Hi Phillip,

Phillip Hellewell wrote:

> Hi,
> 
> I need some advice on how to handle dependency compatibility issues.
> E.g., if A => B => C (and A => C directly too), my understanding is
> that Maven will allow me to update A to depend on a new version of C,
> even though B still depends on the old version.
> 
> But what if B is incompatible with the new version of C?
> 
> Here are some ways C might be changed:
> 1. An implementation change (e.g., a function in a .cpp file).
> 2. An interface change (e.g., class definition in a .h file).
> 3. A data structure change (e.g., a data member inside a class).

First: With a dependencyManagement section, you can overwrite the version od 
C used for A even if it is "only" a transitive version.

> #1 is the kind of change that usually doesn't cause any problems at
> all.  A can depend on a new version of C and that doesn't cause any
> problems for B.

The nice case.

> #2 is the kind of change that (hopefully) will cause a compile or
> linker error when building A.  If so, that's fine.  If not, this could
> be a serious problem.

At Apache commons we have meanwhile a consensus to change artifactId and 
package name, i.e. the next version of commons lang will be

org.apache.commons:commons-lang3:3.0

and the Java classes reside in package

org.apache.commons.lang3

This approach basically allows an older version to be used at the same time 
with the new one, but of course this is no longer a drop-in replacement.

For C++ this would mean changing the namespace and the artifactId.
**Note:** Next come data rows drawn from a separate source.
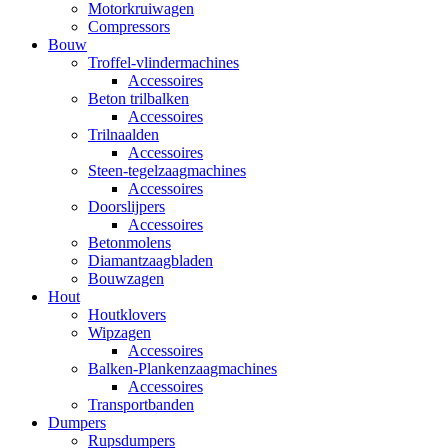
Motorkruiwagen
Compressors
Bouw
Troffel-vlindermachines
Accessoires
Beton trilbalken
Accessoires
Trilnaalden
Accessoires
Steen-tegelzaagmachines
Accessoires
Doorslijpers
Accessoires
Betonmolens
Diamantzaagbladen
Bouwzagen
Hout
Houtklovers
Wipzagen
Accessoires
Balken-Plankenzaagmachines
Accessoires
Transportbanden
Dumpers
Rupsdumpers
However, the project maintaining a library must be aware of the problem and 
act accordingly. If they ignore the problem, their users are in trouble 
(happened in Java world e.g. for ASM 1.5.x to ASM 2.0 and a lot of stuff 
broke because).

> #3 is the kind of change that unfortunately will likely not manifest
> itself until the middle of runtime, probably with an unexpected
> crash!!

This again is in the responsibility of the project team to spot such things. 
In Java world we have tools like CLIRR that explicitly report binary 
incompatibilities and at Apache commons such changes are nor done for minor 
releases. The policy of the team has to be strict.

[snip]

> What is the best way to handle all this to avoid serious runtime
> issues?  One way I know of is to lock down versions with a range like
> [1.0.0.1].  But if my dependency tree is very tall, that means I may
> have to spend a lot of effort rebuilding many components when a
> low-level component changes.  Since most changes are
> implementation-only changes (#1), it would be nice to avoid that most
> of the time.

In combination with a dependencyManagement you can avoid version ranges at 
all, but it requires that the rules above are respected.

Maven cannot magically solve the compatibility problems that have been 
ignored by the teams, but it can help you to manage the versions if the 
teams act properly.

> Is it a common practice to solve this problem using version ranges
> such as [1.0.0-1.0.1), i.e., 1.0.0.x, and bump the 4th number for
> implementation-only changes, and bump the 3rd number for interface or
> other breaking changes?  But what if a programmer makes a breaking
> change and forgets to update the 3rd number, or they don't even
> realize that what they are changing constitutes as a breaking change?
> There's nothing you can do to prevent this, right?